I had my oil changed recently at one of those 10-minute oil change jobbies. They are expensive, but they are convenient, so I pay a little extra money. When I arrived, I pulled my car up as I usually do, handed the keys over and walked into the office. The woman behind the counter looked at me and asked for my first name, last name and address. I shook my head, hoping to indicate that it wasn't necessary. "I'm in your system," I said helpfully. "I've been coming here for years. You used to just look me up before." She just stared at me. "Can't you just bring up my info from my license plate, or my phone number?" I asked.
"We have a new system," she told me. "So I have to do it all over again."

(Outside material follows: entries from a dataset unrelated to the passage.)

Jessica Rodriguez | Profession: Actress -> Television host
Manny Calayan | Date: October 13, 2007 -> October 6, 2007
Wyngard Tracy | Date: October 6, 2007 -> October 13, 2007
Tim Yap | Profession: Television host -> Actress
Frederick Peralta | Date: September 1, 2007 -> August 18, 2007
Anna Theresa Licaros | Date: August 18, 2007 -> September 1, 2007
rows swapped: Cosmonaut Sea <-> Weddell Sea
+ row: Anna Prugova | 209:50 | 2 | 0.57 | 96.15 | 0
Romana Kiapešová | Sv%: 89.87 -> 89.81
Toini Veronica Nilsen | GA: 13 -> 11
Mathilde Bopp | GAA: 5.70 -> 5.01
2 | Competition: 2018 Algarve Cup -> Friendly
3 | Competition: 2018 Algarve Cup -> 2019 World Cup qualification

I thought about this for a moment. "Your new system didn't import the information from your old system?"
"No," she said, her fingers poised over the keyboard.
"You're kidding," I stated.
"No," she said, clearly beginning to wonder if I was someone she was going to have to start worrying about.
"Someone actually bought a customer database and sales system and actively made the decision to have all your stores have to re-enter all their customer information from scratch?"
At this point, I believe she was reaching to press the panic button under the desk that would have summoned a man with no neck holding a tire iron to her aid.
I shrugged. "OK," I said, and forked over my information.
As she swiped my credit card, I found myself staring at the wireless router sitting on the desk. You see, the oil change mechanics had terminals at their stations, and they were clearly sharing information across their network. My oil change person had no doubt entered what he did to my car into their system, and the cashier was able to bring it up to find out how much to charge me.
So…let's think about this equation. Wireless router + my credit card information + a technology buyer who clearly thought it was OK to make employees redo all customer records. What are the chances that the wireless network has been secured and nobody could sit in the parking lot with a laptop for the purpose of obtaining credit card and other customer information from the shop's system?
"MICROSCOPIC," boomed a voice in my head.
So, my oil is changed. My NEW customer record resides in their NEW database. My credit card info is…well, who knows where.
I guess if you're going to "know too much" about what goes on behind the scenes, a call center journalist isn't a bad place to be. Think of what restaurant chefs or brain surgeons know but don't want to tell you. Ignorance, sometimes, truly is bliss.